Zu viel Zement in der Holznation

Wir sind eine Holznation – das Schweizer Waldgesetz schützt seit über 100 Jahren und geniesst international grosse Anerkennung. Ab und zu muss eine Nation dem Verscherbeln ihrer Ressourcen den Riegel schieben. Die liberale Gesellschaft ist dauernd tätig, erfindet und schafft materiellen Wohlstand, kann aber oft blind für die Schäden sein. Politisches Bewusstsein und Gesetze können das korrigieren.

Ist es erstaunlich, wenn steigende Temperaturen Artikel in Tageszeitungen hervorrufen? Europaweit mit 40°C in London und Paris Ende Juli und am 3. August lokal über Zürcher Hitzeinseln (Tages-Anzeiger, Seite 15). Auf der Anklagebank sitzen all die neuen Plätze: Hardplatz, Europaallee, Sechseläutenplatz. Der benachbarte Stadelhoferplatz hingegen ist mit seinen Platanen und dem rauschenden Brunnen «very much okay». Mit «zu viel Zement» sind im Titel dieses Postings steinartige Materialien zu verstehen, die eine hohe Speicherfähigkeit für Wärme aufweisen. Ein «Hitzekäfig» entsteht, wenn wir gezwungen werden uns zwischen heissen Speicherflächen von Wand und Boden zu bewegen. Das ist auf dem Vorfeld des neuen Polizei- und Justizzentrums (PJZ) der Fall und, wie schon am 18. Juli beschrieben, auf den Trottoirs der drei baumlosen Seiten des neuen Kunsthauses. Beim PJZ sind es 52 und 46°C die uns anstrahlen.

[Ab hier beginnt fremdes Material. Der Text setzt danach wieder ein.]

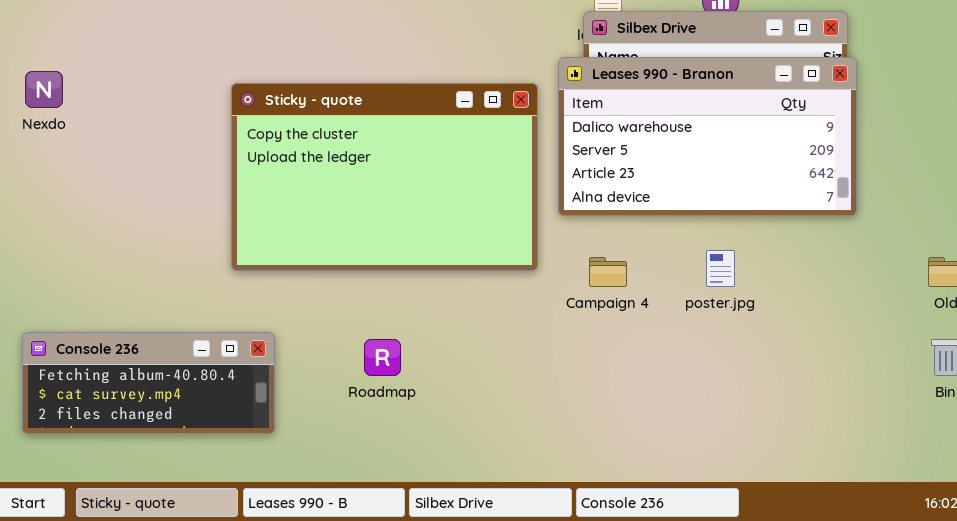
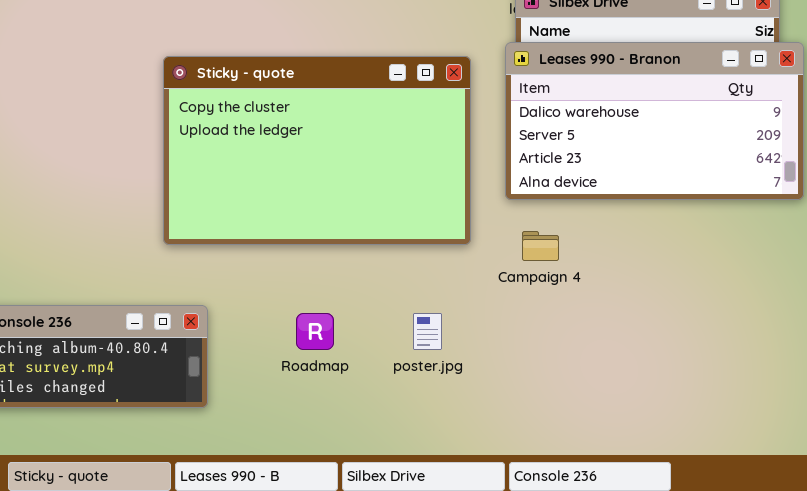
Leases 990 - Branon: [558,57,857,216] -> [505,42,804,200], moved
poster.jpg: [706,250,735,287] -> [413,313,442,350], moved

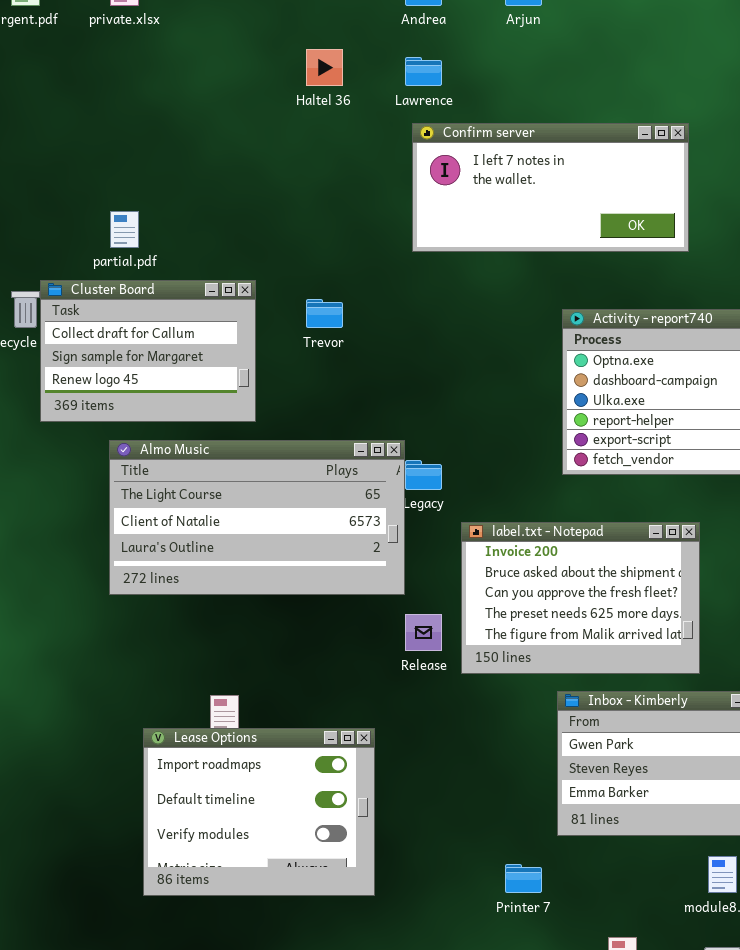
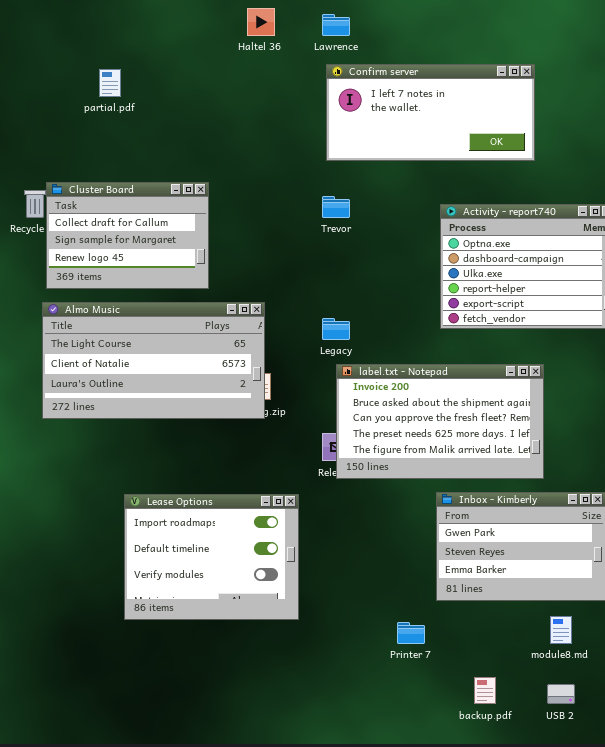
partial.pdf: [110,211,139,248] -> [99,69,121,97], moved
Trevor: [306,299,343,328] -> [322,196,350,218], moved
Almo Music: [109,440,405,595] -> [42,302,265,419], moved
label.txt - Notepad: [461,522,700,674] -> [336,364,544,479], resized
Lease Options: [143,728,375,896] -> [124,494,299,620], moved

  • Warum schafft Zürich zur Zeit der Klimaerwärmung neue Hitzeinseln?
  • Und warum fördert Zürich aus dem Baumhorizont herausragende Hochhäuser?

«zuerivitruv» erlaubt sich hier ein geflügeltes Wort des bekannten Stadtwanderers Benedikt Loderer einzusetzen: «Wir müssen jetzt unser Oberstübchen neu vermessen».  «Balayer les amours»: die heissen Hartplätze und die Hochhausbesessenheit abtischen

. Die Holznation darf sich auf grosse Bäume besinnen und auf den urbanen Flachbau, der sich in selbiger Höhendimensionen bewegt. Es ist eine grosse Kulturfrage für unsere Stadt, wann das Umschwenken kommt.

2 Kommentare zu “Zu viel Zement in der Holznation”

  1. Endlich wird man sich der Werte grosser Bäume bewusst. Zu den angegebenen Werten kommen noch die Funktion als Feinstaubfilter, als Lärmschutz und als Sichtschutz hinzu. Hinzu kann man bei blühenden Bäumen den Duft der Blüten genießen und die herrliche Herbstfärbung der Blätter. Kinder können anhand der Laubbäume wieder den Wechsel der Jahreszeiten erkennen, was heutzutage bei dem Minimalismus und der immergrünen Formensprache in der Gartenarchitektur nicht mehr möglich ist. Es ist alles immer öde grün, zu jeder Jahreszeit. „Weniger ist mehr“ verfehlt auch den Erhalt der wichtigen Biodiversität.

  2. Ich lese die in der Abstimmung von Text und Fotos hervorragend gestalteten Beiträge von Heinz Oeschger immer mit grosser Freude und begleitet von innerer Zustimmung. Das ist nicht selbstverständlich. Denn Heinz verweist auf Sachverhalte, die m.E. in jeder Person, die sich im Denken und Handeln noch einigermassen von gesundem Menschenverstand leiten lässt, Empörung wachrufen muss: die unglaubliche Blindheit der für die städtische Baupolitik verantwortlichen Instanzen für Überlegungen, die jedem halbwegs aufgeweckten Primarschüler der Oberstufe einleuchten. Die Abwesenheit Schatten spendender Pflanzen in den von Heinz zitierten Beispielen (die Reihe könnte leicht ergänzt werden) steht bildhaft für die Leere der Hirne und den Schwund an Verantwortungsbewusstsein jener Personen, die im Stile autoritärer politischer Systeme in der Stadt Zürich menschenverachtende städtebauliche Projekte durchdrücken. Wie lange noch? Wann beginnen sich immer grössere Bevölkerungskreise gegen diese Art der Misshandlung von Bürgerinnen und Bürgern zu wehren?